После ужина разделились на группы, и завязался шумный разговор. Залеская села за рояль.
— Вы так чудесно играли, — заметил Глоговский, когда она, кончив, подсела к столу.
— Какое это имеет значение, если я вынуждена торчать в Буковце?
— Вы должны непременно выступить публично в Варшаве.
— Да, это моя мечта, но, увы, до сих пор не исполненная.
— Право же, скажу откровенно, я не ожидал встретить в Буковце такой талант.
— Я давно чувствую, что у меня талант, давно! — Залеская принялась рассказывать ему о своем дебюте, об овациях, повторяя слова музыкальных критиков; доложила, сколько ей лет и сколько у нее детей; сообщила, что любит цвет гелиотропа и духи с тем же запахом, которые кузен присылает ей из Варшавы. Кончила тем, что снова подсела к роялю и, сама себе аккомпанируя, спела не очень сильным, но приятным голосом песенку Тости.[10] Посыпались браво.
— Пан Залеский, спойте нам, мы знаем, что у вас прекрасный голос, — попросила Янка; ее поддержали все, кроме Сверкоского, который никак не мог простить Залескому проигрыша и ходил взад и вперед по комнате, считал мебель, свечи и людей, комбинировал какие-то числа, записывая их на грязной манжете.
Залеский, после отговорок, отстегнул верхнюю пуговицу мундира, пригладил усы, выпятил грудь, стал в героическую позу у рояля и загремел баритоном «Старого капрала».[11]

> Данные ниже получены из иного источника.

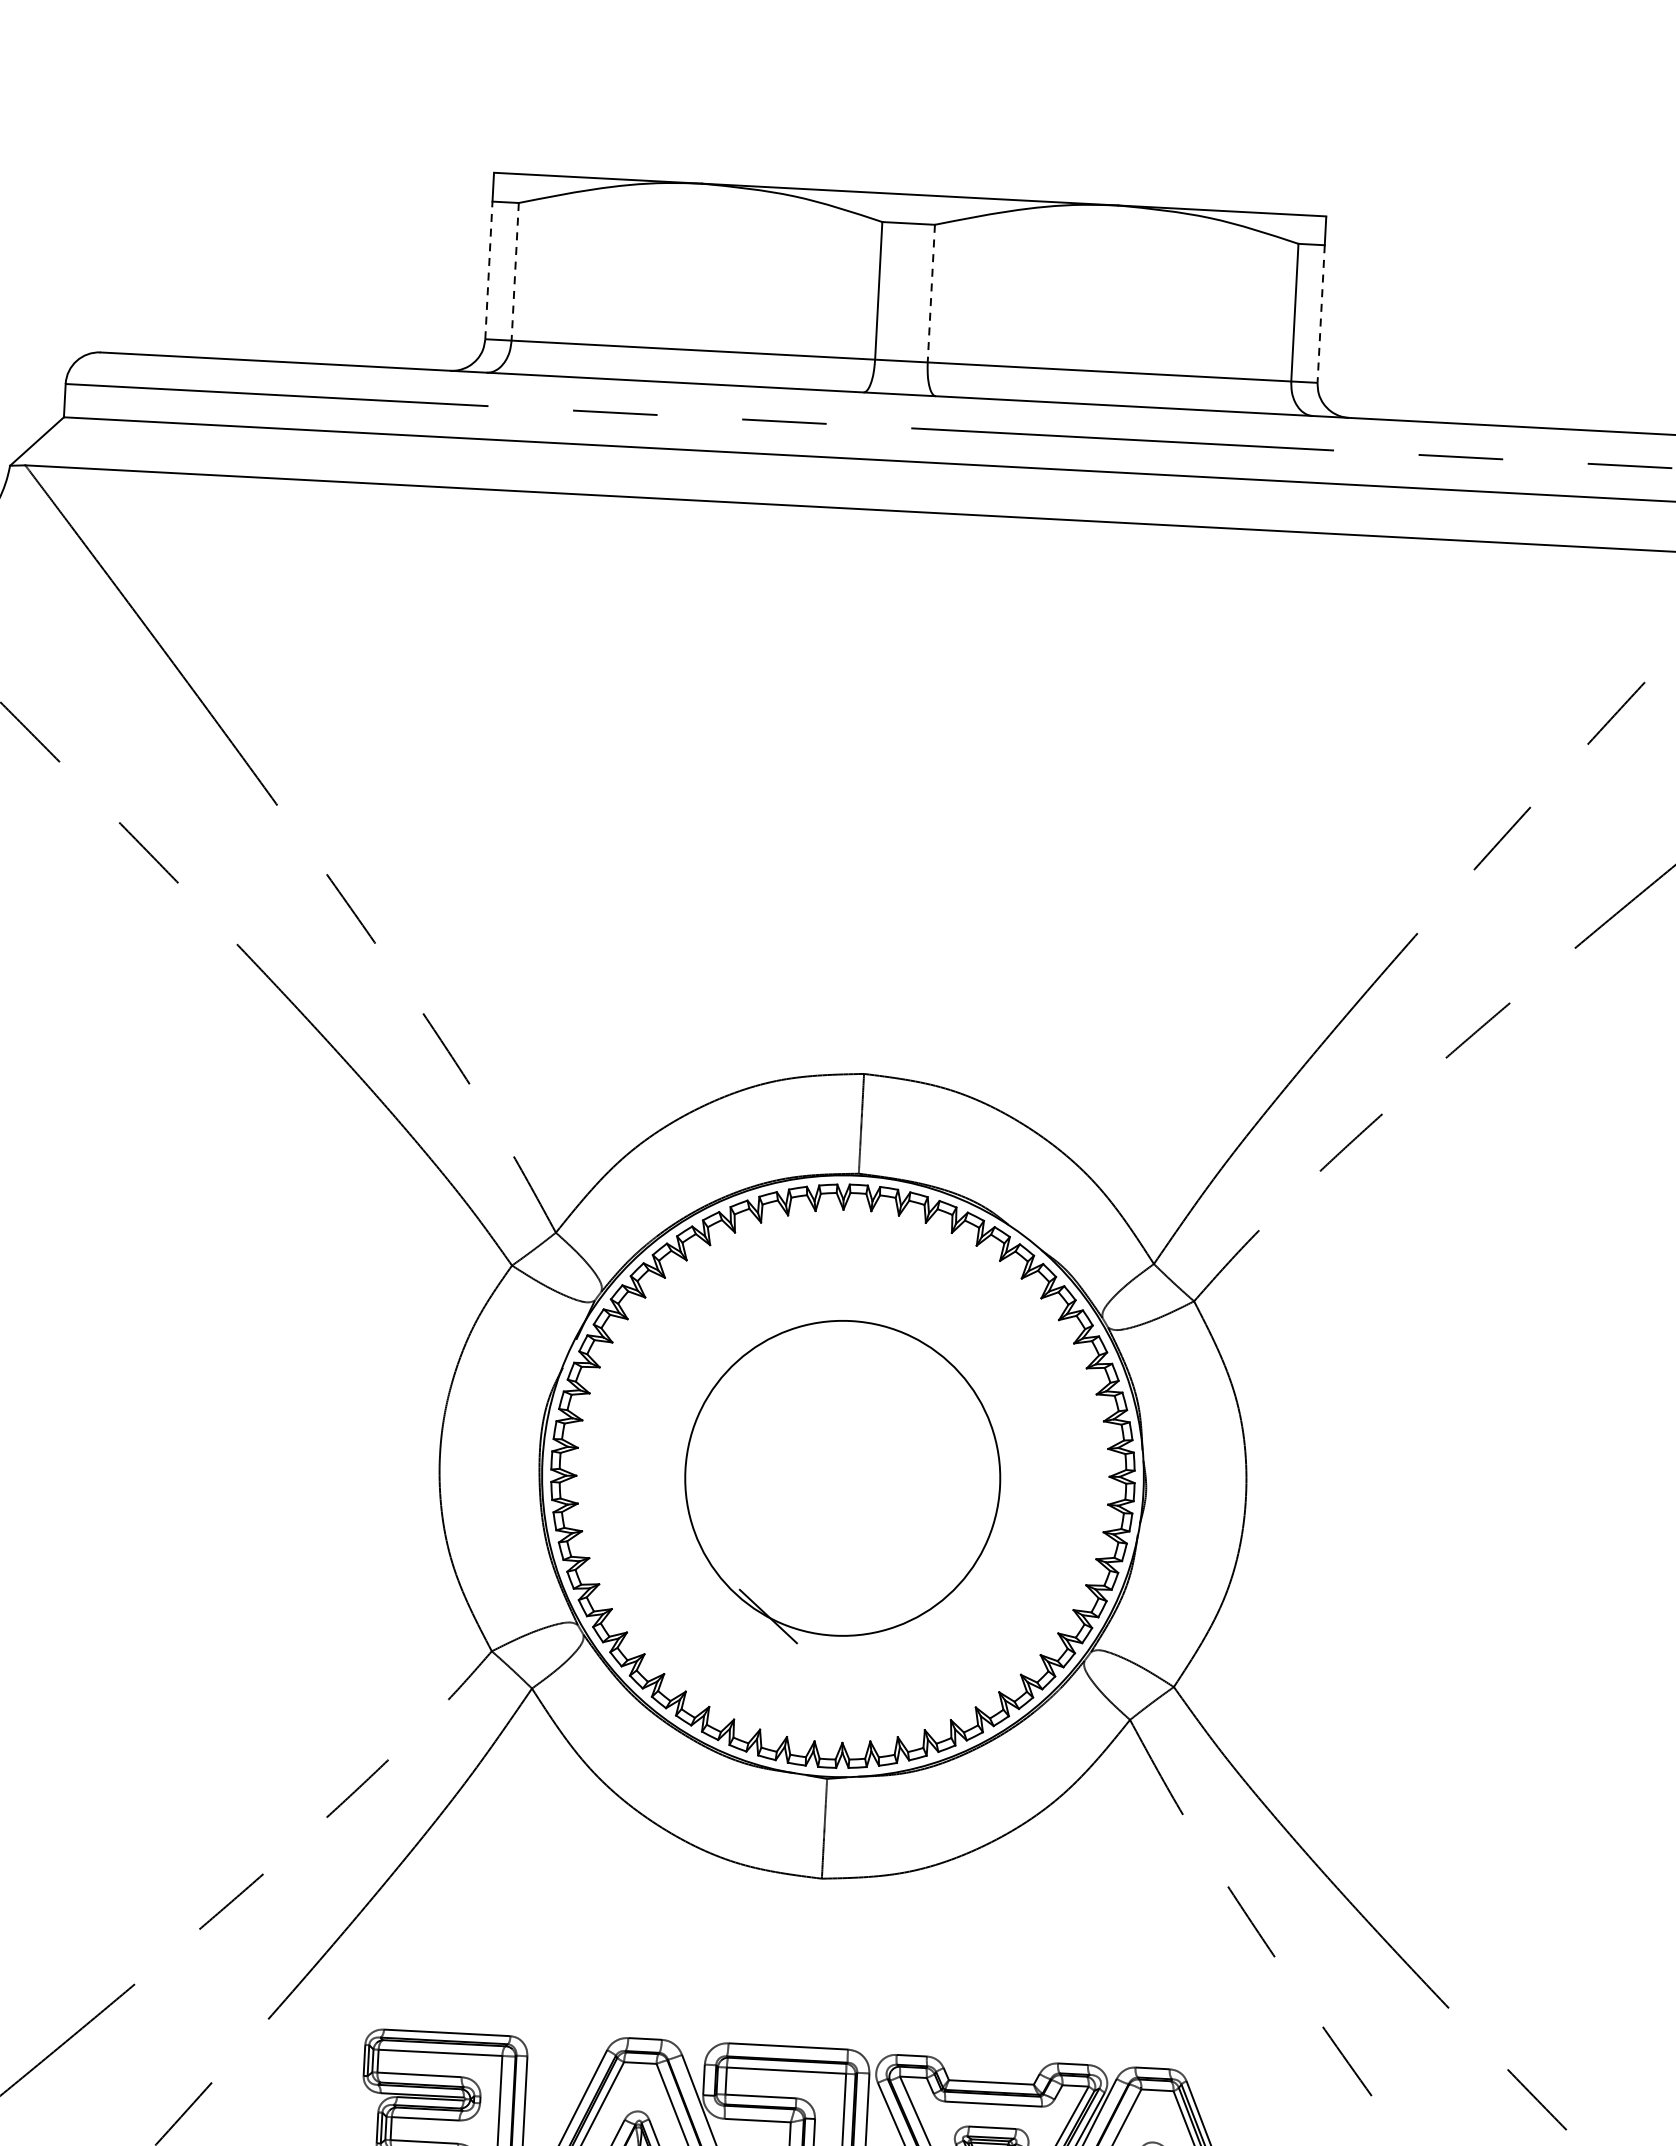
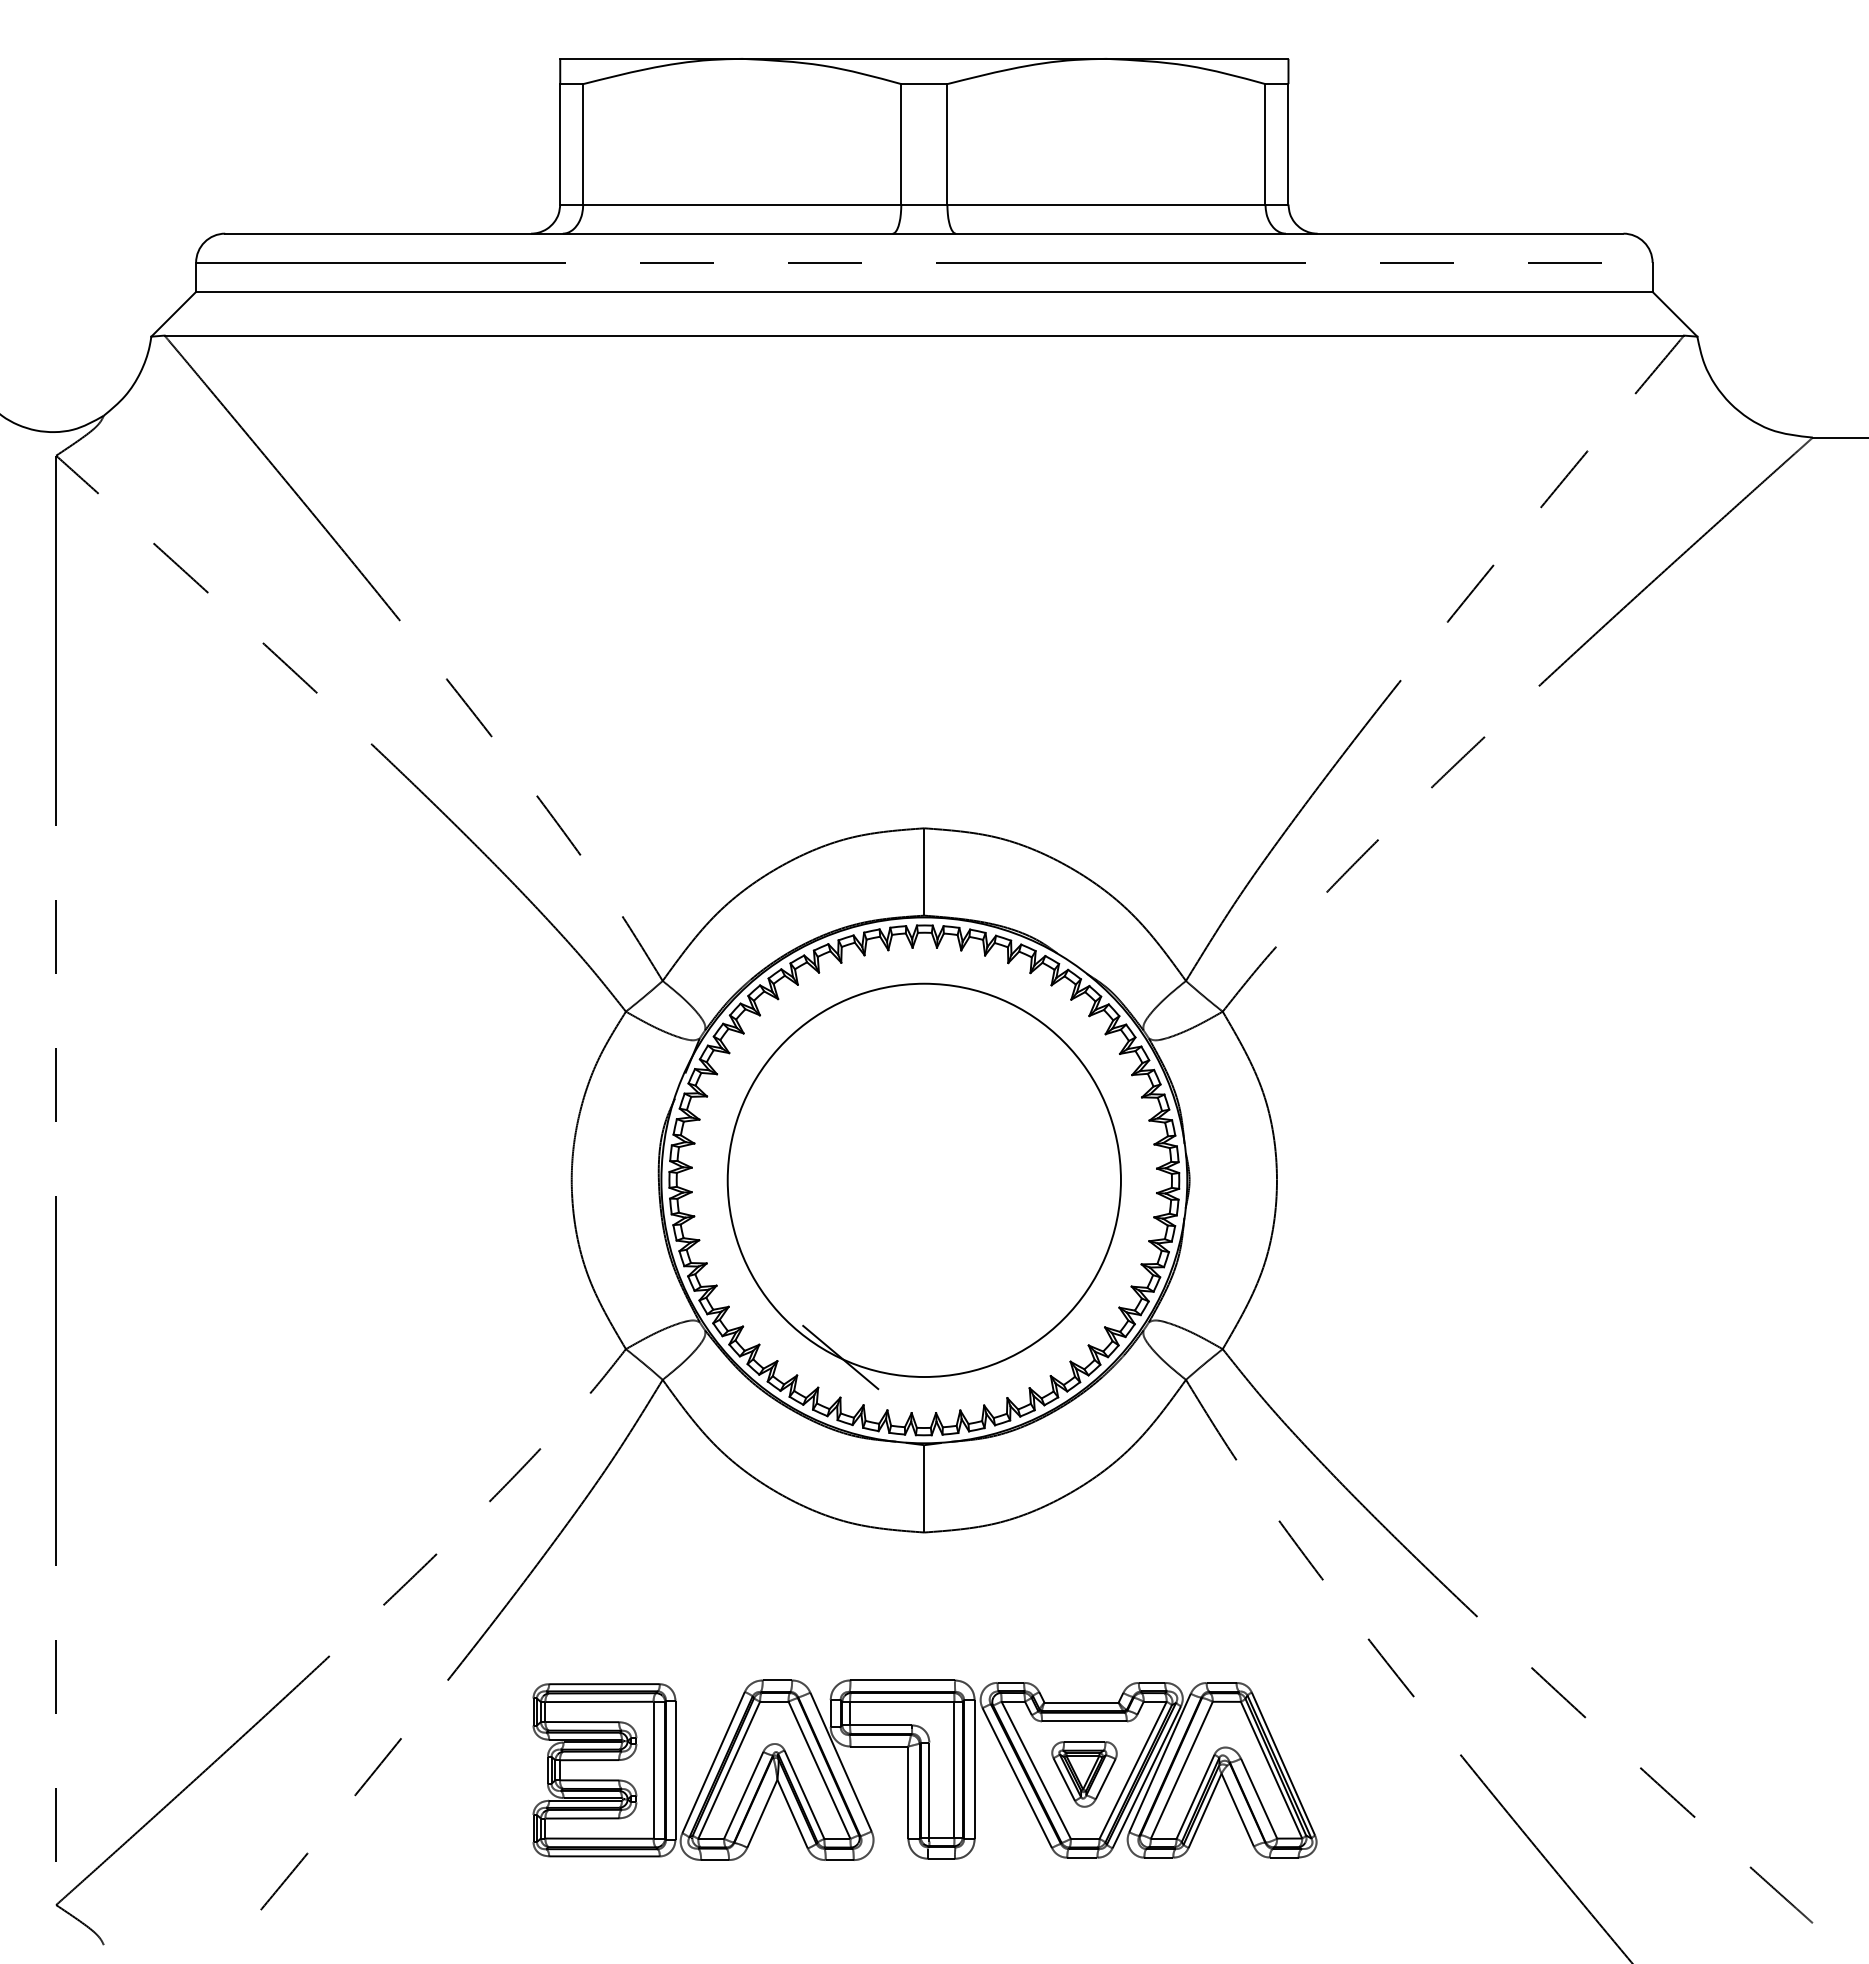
line: (489, 269) -> (560, 143), dashed -> solid
line: (515, 272) -> (583, 144), dashed -> solid
line: (931, 293) -> (947, 144), dashed -> solid
line: (1321, 314) -> (1288, 144), dashed -> solid
part: (841, 1483) -> (923, 1186), size x1.43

— Хороший голос, как раз для оперы! Вам непременно надо в театр, карьера обеспечена, — не утерпел Глоговский.
— Слышишь, муженек, что сказал пан Глоговский; он литератор и критик и знает в этом толк; он мог бы через прессу тебе помочь.
Залеский почувствовал себя на седьмом небе и спел еще несколько песен, желая продемонстрировать Глоговскому все свои возможности.
В полночь стали расходиться. Первым ушел Сверкоский; увидев в столовой Роха, он мигом сообразил, что в передней его уже не встретит, следовательно, не придется давать на чай.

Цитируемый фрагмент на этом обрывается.